Gorgeous morning. Spectacular. Low 20s, light warm wind, just heavenly. Pic above is view from the living room deck. We had some breakfast then walked the beach barefoot for about an hour. I was going to take a full on swim but having seen blue bottles (small blue jellyfish) on the beach, did more of a tot getting soaked in the inflatable dunk, and called it a day. We checked out from our beach house just after 10.
The drive south was mainly on the A3, a two lane highway with exceptional views of the coast, very northern California.
Not far out of Swansea is an old stone bridge called Spiky Bridge; it was part of a track laid down by convicts in the early 1800s. Why the bridge has spikes no one knows, but it did keep cattle from jumping/falling off. Cool relic of the old Australia.
Some of the signage along the way was, while not baffling, deserving of a second take. For example: “Stop. Revive. Survive.” Or, e.g., Alert? Stay alive.” And, “Secure Your Load. Penalties apply.” Oh yes, finally, “Bush Watch.” That is not to mention the odd place names that brought a second take (e.g., Break Me Neck Hill and Bust Me Gall Hill; Wye River – because it’s bigger than a rivulet–and even so I am leaving out The Nut).

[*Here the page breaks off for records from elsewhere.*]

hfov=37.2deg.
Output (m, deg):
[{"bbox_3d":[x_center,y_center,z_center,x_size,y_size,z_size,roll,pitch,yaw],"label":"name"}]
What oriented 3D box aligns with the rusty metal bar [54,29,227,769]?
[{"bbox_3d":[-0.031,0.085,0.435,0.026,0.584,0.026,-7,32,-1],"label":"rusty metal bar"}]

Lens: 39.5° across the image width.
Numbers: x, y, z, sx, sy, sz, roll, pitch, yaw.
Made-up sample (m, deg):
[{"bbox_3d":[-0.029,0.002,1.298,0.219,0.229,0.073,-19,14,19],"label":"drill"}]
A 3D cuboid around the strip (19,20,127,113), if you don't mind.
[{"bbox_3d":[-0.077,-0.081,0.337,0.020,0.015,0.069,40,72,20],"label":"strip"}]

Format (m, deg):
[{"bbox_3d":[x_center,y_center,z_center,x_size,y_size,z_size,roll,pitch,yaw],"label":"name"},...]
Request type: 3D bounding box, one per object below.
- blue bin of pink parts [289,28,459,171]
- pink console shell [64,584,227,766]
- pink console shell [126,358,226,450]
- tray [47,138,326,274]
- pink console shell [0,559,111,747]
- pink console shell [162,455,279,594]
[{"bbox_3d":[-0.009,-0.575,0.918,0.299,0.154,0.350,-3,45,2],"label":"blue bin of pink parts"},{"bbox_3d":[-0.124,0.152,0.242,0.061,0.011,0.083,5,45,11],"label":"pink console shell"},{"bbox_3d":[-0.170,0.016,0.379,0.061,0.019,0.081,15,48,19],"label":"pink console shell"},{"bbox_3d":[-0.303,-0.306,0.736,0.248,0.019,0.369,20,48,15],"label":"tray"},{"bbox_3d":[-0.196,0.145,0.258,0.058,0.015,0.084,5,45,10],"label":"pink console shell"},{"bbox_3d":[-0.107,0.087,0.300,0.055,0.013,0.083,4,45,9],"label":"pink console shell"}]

SS read a factoid from a travel piece today: Tasmania has the highest road kill per capita of anywhere in the world. I believe it. You should have seen the death toll on the drive today.
We got into Hobart midday and took lunch at a market pier on the shore. After that we were able to get early check-in.

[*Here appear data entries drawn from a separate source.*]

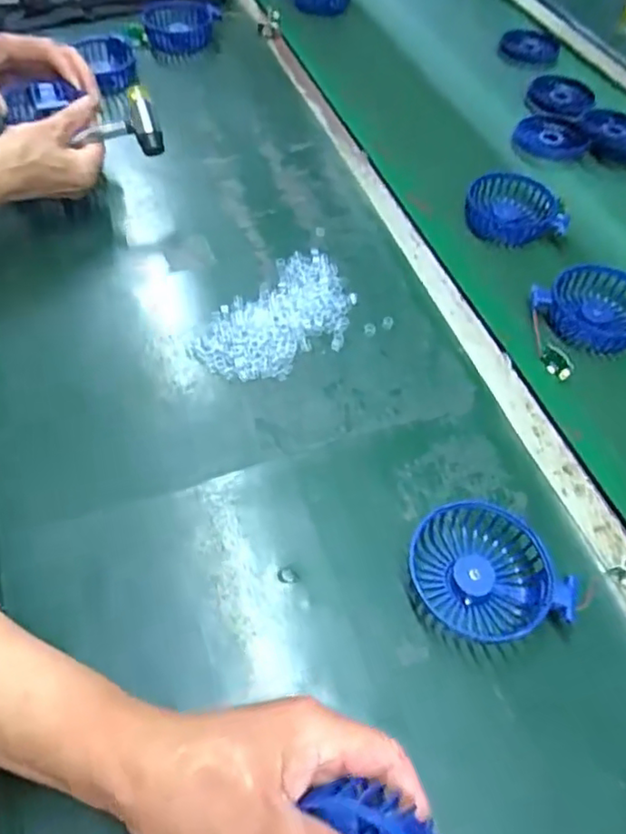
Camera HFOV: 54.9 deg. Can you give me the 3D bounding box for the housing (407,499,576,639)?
[{"bbox_3d":[0.111,0.103,0.397,0.086,0.030,0.089,0,55,-1],"label":"housing"}]

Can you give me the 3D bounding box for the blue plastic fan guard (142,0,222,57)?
[{"bbox_3d":[-0.187,-0.532,0.823,0.089,0.034,0.101,21,56,11],"label":"blue plastic fan guard"}]

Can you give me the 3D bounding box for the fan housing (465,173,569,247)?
[{"bbox_3d":[0.210,-0.214,0.634,0.097,0.037,0.080,7,56,4],"label":"fan housing"}]

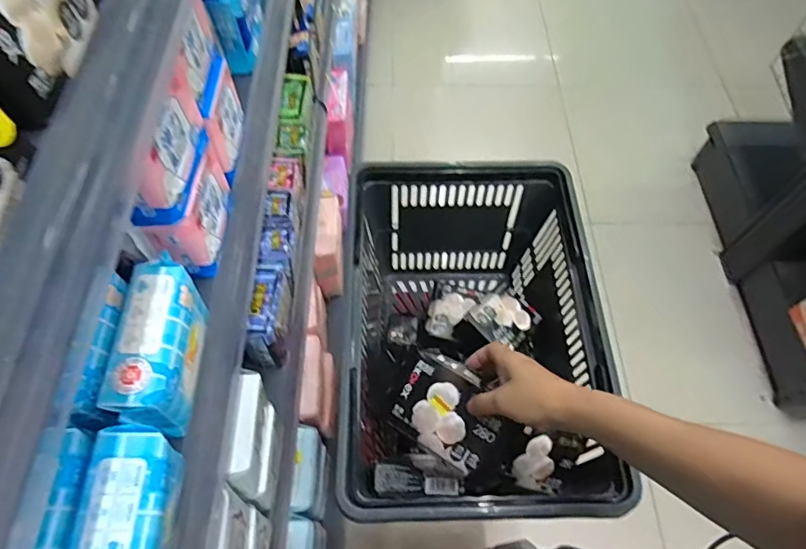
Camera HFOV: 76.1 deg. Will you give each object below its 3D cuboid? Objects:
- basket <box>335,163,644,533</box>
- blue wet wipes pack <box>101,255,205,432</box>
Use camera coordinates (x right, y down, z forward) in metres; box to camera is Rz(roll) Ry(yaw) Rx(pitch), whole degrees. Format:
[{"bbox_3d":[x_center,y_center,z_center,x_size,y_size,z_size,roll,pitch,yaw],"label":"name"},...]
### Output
[{"bbox_3d":[0.084,0.089,0.706,0.310,0.291,0.447,0,60,-2],"label":"basket"},{"bbox_3d":[-0.189,0.055,0.397,0.049,0.066,0.119,-1,60,-3],"label":"blue wet wipes pack"}]

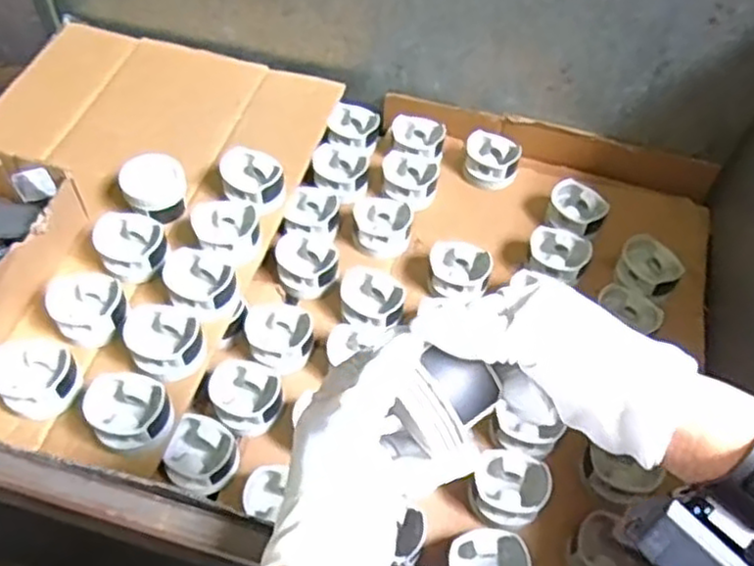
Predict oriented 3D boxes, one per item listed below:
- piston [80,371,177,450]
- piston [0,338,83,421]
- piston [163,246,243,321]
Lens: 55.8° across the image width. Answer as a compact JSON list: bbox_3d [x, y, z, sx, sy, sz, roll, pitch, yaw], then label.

The hotel we’re staying at is both a design statement and a heritage marker. On the one hand, it’s the most interesting reno/new build in the central business district, situated on a working pier. On the other, it’s a testament to all the heritage of Hobart (in fact, you can take a tour that explains each and every character enshrined on the guest room doors; pic above is a mural of them all). Carnival cruise monstrosity left mid-afternoon. Wow was that a big ship.
Our door/room is dedicated to Patsy Maher, a boisterous Cockney who worked his way up from selling fruits from a donkey cart (“the orse”) to selling at the Theatre Royal; his story is enshrined on the entrance to the room. Who says wall tackle was one of his lines, apparently.
History aside (and as you can see, the common areas are brim full with local artifacts), this is a phenomenal hotel which I would give full marks to, and we’ve stayed at some swanky digs over the years. We started by looking at Air BnB but found them expensive, not central, and most didn’t include parking. So we went the hotel route for Hobart and wow was that a great decision. Ideally, a hotel offers comfort, convenience and spacious digs; this delivers in spades, modern, well-designed, cool, and in the thick of it all. Complimentary valet. Ever even heard of that? You could fit a couple of bowling alleys down the corridor. Nespresso, check. Blue tooth Bose, check. Whisper quiet at night. As for the historical narrative that comes up in the elevator (“you will need to develop a manly chest if you want to compete with all the best”) it’s, um, er, quirky.
We had arrived early enough to catch the weekly market in the CBD, Salamanca; a fair representation of local artisans, foodies, farmers, antique dealers and kitsch peddlers. A lot of fun. Also, surprisingly, were a large numbers of indie brewers and distillers. I had to refrain from taste testing the guy selling vodka and gin made from distilled sheep’s whey—that’s a recipe for what they call digestive upset.
We spent most of the glorious afternoon wandering around the CBD.
Our dinner was something of an event at a local outpost that rates as one of Australia’s best restaurants: Franklin. You know the kind of place: Reservations open up 45 days in advance and then disappear immediately. And, yes, we reserved 45 days ago. (Walk-ins get a stool at the bar, space permitting, and how cruel is a stool without a back?)
We had a pretty delectable meal without the touch of tweezers, foam or aimless drizzle, which passes for haute cuisine.
In this collage I have some mediocre pics of, clockwise, pickled kohlrabi on a delectable spiced tahini; wood smoked zucchini with a walnut pesto and lovage; a potato galette with ricotta; a delectable melt in your mouth buttery lamb which turned out to be a spit roast rump; and not one but two desserts. Yes two! The pics don’t tell the taste story, but the first is a deconstructed cherry sundae with a cherry granita mixed in with marinated cherries (in season here), chocolate sorbet on top of a macaroon; and next to that a very strange dessert, paper thin potatoes crisped to a wafer, then sandwiched between brown butter mousse and a drizzle of salted caramel. Hugely satisfying and not at all neurotically dissected nouveau-ish. Sweetest part of all, no tipping in Tassie.
Each room has a display case with a themed exhibit.